In November 1963 she received a call from J. Frederick Smith, a renowned glamor photographer with whom she had worked regularly.
“There were about five or six photographers who seemed to like me, and that’s how things started for me really – he was one of them,” she told CNN.
“We did a lot of pictures together and he worked for Sports Illustrated on and off. He asked if I wanted to come on a trip to Mexico and I thought, ‘Why not?’ “
It wasn’t the money – as little as $50 a day for the 10-day shoot – that persuaded her, rather the lure of a trip to the sun-drenched island resort of Cozumel.
“It was a great trip – so much fun,” she recalls. “There weren’t any people there, not like now. You have to remember Cancun (on the mainland) didn’t really exist then, the only people there were the Mexican Air Force. And they seemed to enjoy the shoot!
“There was nothing about it being a cover shoot, it was just a shoot, something fun and something different.
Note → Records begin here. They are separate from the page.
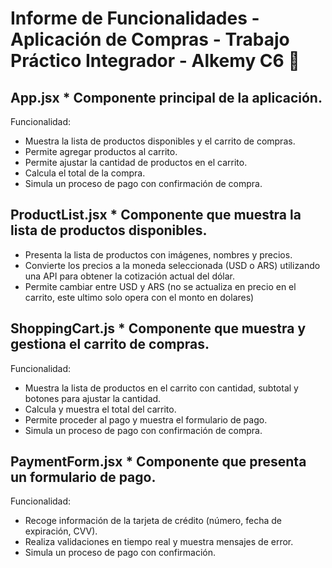 # Informe de Funcionalidades - Aplicación de Compras - Trabajo Práctico Integrador - Alkemy C6 🚀

## App.jsx * Componente principal de la aplicación.

Funcionalidad:

- Muestra la lista de productos disponibles y el carrito de compras.
- Permite agregar productos al carrito.
- Permite ajustar la cantidad de productos en el carrito.
- Calcula el total de la compra.
- Simula un proceso de pago con confirmación de compra.

## ProductList.jsx * Componente que muestra la lista de productos disponibles.

- Presenta la lista de productos con imágenes, nombres y precios.
- Convierte los precios a la moneda seleccionada (USD o ARS) utilizando una API para obtener la cotización actual del dólar.
- Permite cambiar entre USD y ARS (no se actualiza en precio en el carrito, este ultimo solo opera con el monto en dolares)

## ShoppingCart.js * Componente que muestra y gestiona el carrito de compras.

Funcionalidad:

- Muestra la lista de productos en el carrito con cantidad, subtotal y botones para ajustar la cantidad.
- Calcula y muestra el total del carrito.
- Permite proceder al pago y muestra el formulario de pago.
- Simula un proceso de pago con confirmación de compra.

## PaymentForm.jsx * Componente que presenta un formulario de pago.

Funcionalidad:

- Recoge información de la tarjeta de crédito (número, fecha de expiración, CVV).
- Realiza validaciones en tiempo real y muestra mensajes de error.
- Simula un proceso de pago con confirmación.
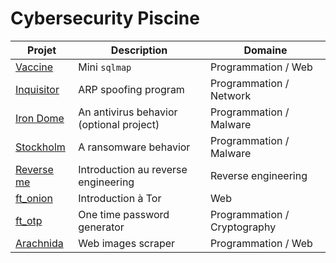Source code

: # Cybersecurity Piscine
| Projet | Description | Domaine |
|-|-|-|
| [Vaccine](https://github.com/Skalyaeve/vaccine) | Mini `sqlmap` | Programmation / Web |
| [Inquisitor](https://github.com/Skalyaeve/inquisitor) | ARP spoofing program | Programmation / Network |
| [Iron Dome](https://github.com/Skalyaeve/iron_dome) | An antivirus behavior (optional project) | Programmation / Malware |
| [Stockholm](https://github.com/Skalyaeve/stockholm) | A ransomware behavior | Programmation / Malware |
| [Reverse me](https://github.com/Skalyaeve/reverse_me) | Introduction au reverse engineering | Reverse engineering |
| [ft_onion](https://github.com/Skalyaeve/ft_onion) | Introduction à Tor | Web |
| [ft_otp](https://github.com/Skalyaeve/ft_otp) | One time password generator | Programmation / Cryptography |
| [Arachnida](https://github.com/Skalyaeve/arachnida) | Web images scraper | Programmation / Web |
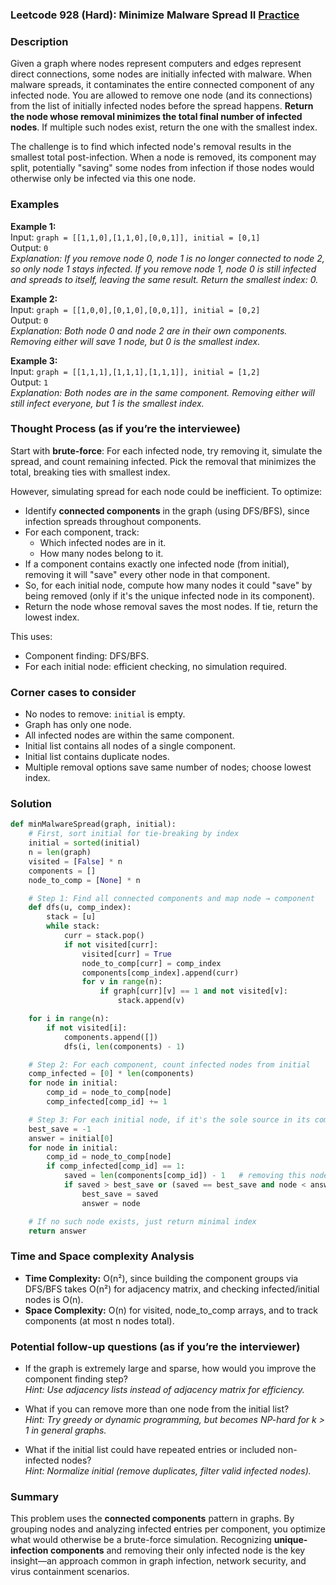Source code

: ### Leetcode 928 (Hard): Minimize Malware Spread II [Practice](https://leetcode.com/problems/minimize-malware-spread-ii)

### Description  
Given a graph where nodes represent computers and edges represent direct connections, some nodes are initially infected with malware. When malware spreads, it contaminates the entire connected component of any infected node. You are allowed to remove one node (and its connections) from the list of initially infected nodes before the spread happens. **Return the node whose removal minimizes the total final number of infected nodes**. If multiple such nodes exist, return the one with the smallest index.

The challenge is to find which infected node's removal results in the smallest total post-infection. When a node is removed, its component may split, potentially "saving" some nodes from infection if those nodes would otherwise only be infected via this one node.

### Examples  

**Example 1:**  
Input: `graph = [[1,1,0],[1,1,0],[0,0,1]], initial = [0,1]`  
Output: `0`  
*Explanation: If you remove node 0, node 1 is no longer connected to node 2, so only node 1 stays infected. If you remove node 1, node 0 is still infected and spreads to itself, leaving the same result. Return the smallest index: 0.*

**Example 2:**  
Input: `graph = [[1,0,0],[0,1,0],[0,0,1]], initial = [0,2]`  
Output: `0`  
*Explanation: Both node 0 and node 2 are in their own components. Removing either will save 1 node, but 0 is the smallest index.*

**Example 3:**  
Input: `graph = [[1,1,1],[1,1,1],[1,1,1]], initial = [1,2]`  
Output: `1`  
*Explanation: Both nodes are in the same component. Removing either will still infect everyone, but 1 is the smallest index.*

### Thought Process (as if you’re the interviewee)  

Start with **brute-force**: For each infected node, try removing it, simulate the spread, and count remaining infected. Pick the removal that minimizes the total, breaking ties with smallest index.

However, simulating spread for each node could be inefficient. To optimize:
- Identify **connected components** in the graph (using DFS/BFS), since infection spreads throughout components.
- For each component, track:
  - Which infected nodes are in it.
  - How many nodes belong to it.
- If a component contains exactly one infected node (from initial), removing it will "save" every other node in that component.
- So, for each initial node, compute how many nodes it could "save" by being removed (only if it's the unique infected node in its component).
- Return the node whose removal saves the most nodes. If tie, return the lowest index.

This uses:
- Component finding: DFS/BFS.
- For each initial node: efficient checking, no simulation required.

### Corner cases to consider  
- No nodes to remove: `initial` is empty.
- Graph has only one node.
- All infected nodes are within the same component.
- Initial list contains all nodes of a single component.
- Initial list contains duplicate nodes.
- Multiple removal options save same number of nodes; choose lowest index.

### Solution

```python
def minMalwareSpread(graph, initial):
    # First, sort initial for tie-breaking by index
    initial = sorted(initial)
    n = len(graph)
    visited = [False] * n
    components = []
    node_to_comp = [None] * n

    # Step 1: Find all connected components and map node → component
    def dfs(u, comp_index):
        stack = [u]
        while stack:
            curr = stack.pop()
            if not visited[curr]:
                visited[curr] = True
                node_to_comp[curr] = comp_index
                components[comp_index].append(curr)
                for v in range(n):
                    if graph[curr][v] == 1 and not visited[v]:
                        stack.append(v)

    for i in range(n):
        if not visited[i]:
            components.append([])
            dfs(i, len(components) - 1)

    # Step 2: For each component, count infected nodes from initial
    comp_infected = [0] * len(components)
    for node in initial:
        comp_id = node_to_comp[node]
        comp_infected[comp_id] += 1

    # Step 3: For each initial node, if it's the sole source in its component, compute its saving
    best_save = -1
    answer = initial[0]
    for node in initial:
        comp_id = node_to_comp[node]
        if comp_infected[comp_id] == 1:
            saved = len(components[comp_id]) - 1   # removing this node: saves others in component
            if saved > best_save or (saved == best_save and node < answer):
                best_save = saved
                answer = node

    # If no such node exists, just return minimal index
    return answer
```

### Time and Space complexity Analysis  

- **Time Complexity:** O(n²), since building the component groups via DFS/BFS takes O(n²) for adjacency matrix, and checking infected/initial nodes is O(n).
- **Space Complexity:** O(n) for visited, node_to_comp arrays, and to track components (at most n nodes total).

### Potential follow-up questions (as if you’re the interviewer)  

- If the graph is extremely large and sparse, how would you improve the component finding step?  
  *Hint: Use adjacency lists instead of adjacency matrix for efficiency.*

- What if you can remove more than one node from the initial list?  
  *Hint: Try greedy or dynamic programming, but becomes NP-hard for k > 1 in general graphs.*

- What if the initial list could have repeated entries or included non-infected nodes?  
  *Hint: Normalize initial (remove duplicates, filter valid infected nodes).*

### Summary
This problem uses the **connected components** pattern in graphs. By grouping nodes and analyzing infected entries per component, you optimize what would otherwise be a brute-force simulation. Recognizing **unique-infection components** and removing their only infected node is the key insight—an approach common in graph infection, network security, and virus containment scenarios.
“Each day, we’d have breakfast and then the photographer would tell as where to go. He was just constantly snapping pictures. I was put in my bathing suit, and that was it.”
When she and the rest of the team boarded the plane back to the United States, their high spirits were shattered soon after touching down in Dallas, Texas.
“When we landed, we were grounded and it was announced that President John F. Kennedy had been shot dead,” Beatty says.
“The whole plan was just crushed. People were screaming and crying, it was awful. I’ll never forget that. The dream trip had ended on such a terribly sad note.”
Beatty quickly moved on to her next job – she continued modeling until 1979 – and gave very little thought to Sports Illustrated, as did they to her.
“That was the only time I ever worked for them,” she says. “I never heard from them again.
“Of course I had no idea I’d be on the cover of the first issue (which was merely a short supplement to the magazine) and of course I had no idea it would become as big as it did.”
But she made the cover: her head turned to the side, smiling cheekily in a white bikini as the Mexican waters lapped against her ankles.
Even now, people still send her copies of the magazine asking for an autograph.
“There are marriage proposals too,” says the married Beatty, “and I’m 72, I tell you!”
It’s perhaps apt that her modeling career should have begun with her wearing a white bikini.
As a 15-year-old, she went to the beach in Fort Lauderdale, where she lived with her family at the time, wearing a white, tassled outfit – which proved to be too risque for the time.
“It was 1959 and I got asked to leave the beach because of what I was wearing,” she says.
“But also on the beach was a photographer for Eastman Kodak, and he basically discovered me. My first job was outside a camera shop for $25. I still think I’ve got the check for it somewhere. I then started modeling properly in New York in 1961.”
Beatty, and her husband Dale, live nowhere near the beach these days. They relocated from California to Halfway, a small town of 350 people in Oregon, where he works as a sculptor and she paints.
Art has been a big part of her life, from self-portraits to the nature landscapes and home interiors that hang from the walls of her home gallery – which sell for $7,000 each.
And when not painting, she loves nothing more than hiking with her dogs in the surrounding, undulating terrain, where it’s not uncommon to see coyote, deer, antelope and elk.
“Painting’s always been a big part of my life and where I live is the perfect setting for inspiration,” she says. “For me, personally I love the bright colors.”
While in Oregon, she is known as Babette Beatty. To the rest of the world, she is the first cover star of one of the world’s most celebrated magazines.